* _JOB_
Rewrite the lines of the entries below as a JSON list of strings, one string per line with blank lines omitted, starting at the line that contains "Source: bpk-Bildagentur, image" and ending at the line that contains "The Author(s). P", both included.
• • • • •
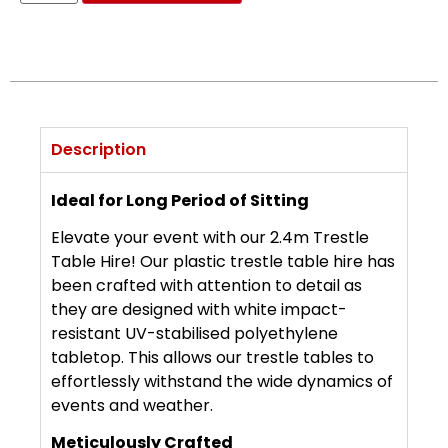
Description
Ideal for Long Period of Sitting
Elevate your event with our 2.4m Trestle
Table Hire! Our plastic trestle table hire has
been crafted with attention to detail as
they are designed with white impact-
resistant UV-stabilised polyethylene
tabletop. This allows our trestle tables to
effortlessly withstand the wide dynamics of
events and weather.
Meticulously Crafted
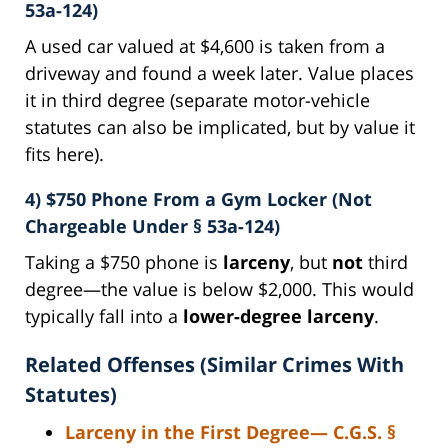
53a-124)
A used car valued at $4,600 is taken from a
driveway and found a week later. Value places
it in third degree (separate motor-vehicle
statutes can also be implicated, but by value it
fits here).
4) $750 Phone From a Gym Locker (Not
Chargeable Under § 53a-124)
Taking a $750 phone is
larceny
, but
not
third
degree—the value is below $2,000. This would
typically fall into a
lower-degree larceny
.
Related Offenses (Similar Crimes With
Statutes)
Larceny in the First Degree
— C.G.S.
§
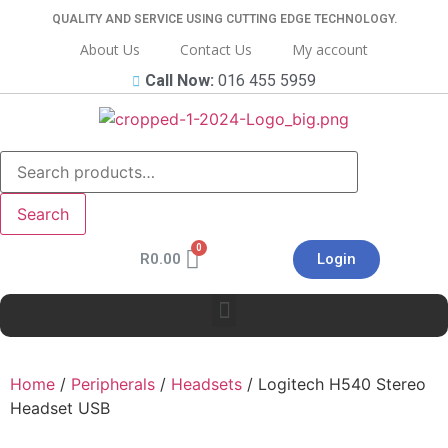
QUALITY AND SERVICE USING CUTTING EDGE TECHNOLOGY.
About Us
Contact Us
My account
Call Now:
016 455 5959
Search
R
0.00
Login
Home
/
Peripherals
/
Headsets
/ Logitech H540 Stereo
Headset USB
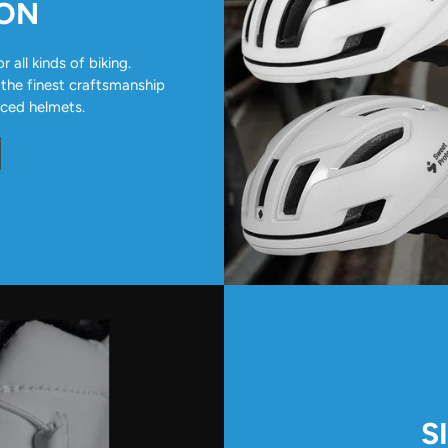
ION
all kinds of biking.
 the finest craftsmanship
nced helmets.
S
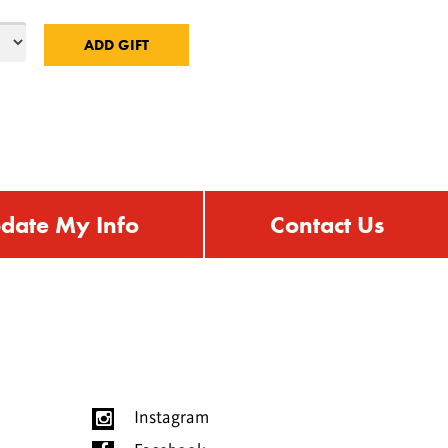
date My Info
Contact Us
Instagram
• • • • •
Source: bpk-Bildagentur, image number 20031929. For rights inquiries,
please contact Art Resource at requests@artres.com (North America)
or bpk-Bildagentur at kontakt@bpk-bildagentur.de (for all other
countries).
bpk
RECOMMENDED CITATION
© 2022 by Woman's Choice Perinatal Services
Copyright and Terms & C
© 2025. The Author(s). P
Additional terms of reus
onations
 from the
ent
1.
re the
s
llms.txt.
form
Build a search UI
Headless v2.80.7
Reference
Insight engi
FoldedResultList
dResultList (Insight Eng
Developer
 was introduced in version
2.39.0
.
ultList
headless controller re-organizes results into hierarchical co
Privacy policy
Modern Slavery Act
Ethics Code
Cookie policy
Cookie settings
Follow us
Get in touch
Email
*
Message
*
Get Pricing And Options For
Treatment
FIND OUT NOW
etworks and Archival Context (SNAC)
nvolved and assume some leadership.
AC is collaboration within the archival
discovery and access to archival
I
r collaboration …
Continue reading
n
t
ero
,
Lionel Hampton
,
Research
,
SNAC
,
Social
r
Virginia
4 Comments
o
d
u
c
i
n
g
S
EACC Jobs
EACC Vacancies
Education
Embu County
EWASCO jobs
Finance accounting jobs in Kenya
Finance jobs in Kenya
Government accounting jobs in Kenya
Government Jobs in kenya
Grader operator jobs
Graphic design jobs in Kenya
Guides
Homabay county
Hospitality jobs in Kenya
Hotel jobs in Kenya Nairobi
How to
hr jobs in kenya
• • • • •
* _RESPONSE AREA_
[
  "Source: bpk-Bildagentur, image number 20031929. For rights inquiries,",
  "please contact Art Resource at requests@artres.com (North America)",
  "or bpk-Bildagentur at kontakt@bpk-bildagentur.de (for all other",
  "countries).",
  "bpk",
  "RECOMMENDED CITATION",
  "© 2022 by Woman's Choice Perinatal Services",
  "Copyright and Terms & C",
  "© 2025. The Author(s). P"
]